— DIRECTIVE —
Return, exactly and in full, the lines of the records below starting at the one with "Avis ajouté le 28" and ending at the one with "a l'aise, pour", and no other lines.

— RECORDS TO USE —
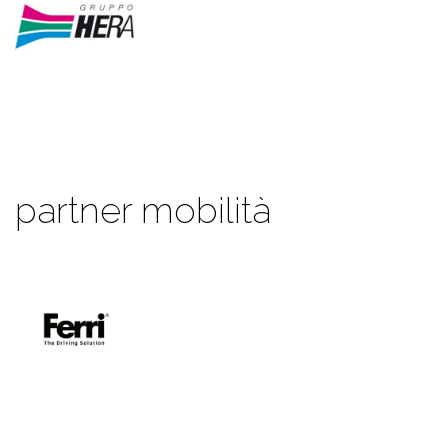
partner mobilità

--

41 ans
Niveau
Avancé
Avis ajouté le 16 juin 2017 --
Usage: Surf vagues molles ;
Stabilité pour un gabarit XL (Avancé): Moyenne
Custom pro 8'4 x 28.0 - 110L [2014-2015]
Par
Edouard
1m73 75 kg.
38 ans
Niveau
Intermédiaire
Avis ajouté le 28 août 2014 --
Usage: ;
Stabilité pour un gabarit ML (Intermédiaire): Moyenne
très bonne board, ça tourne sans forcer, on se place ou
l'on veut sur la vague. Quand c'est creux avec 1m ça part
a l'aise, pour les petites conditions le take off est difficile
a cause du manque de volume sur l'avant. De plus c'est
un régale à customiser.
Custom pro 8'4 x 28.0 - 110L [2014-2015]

— ANSWER BOX —
Avis ajouté le 28 août 2014 --
Usage: ;
Stabilité pour un gabarit ML (Intermédiaire): Moyenne
très bonne board, ça tourne sans forcer, on se place ou
l'on veut sur la vague. Quand c'est creux avec 1m ça part
a l'aise, pour les petites conditions le take off est difficile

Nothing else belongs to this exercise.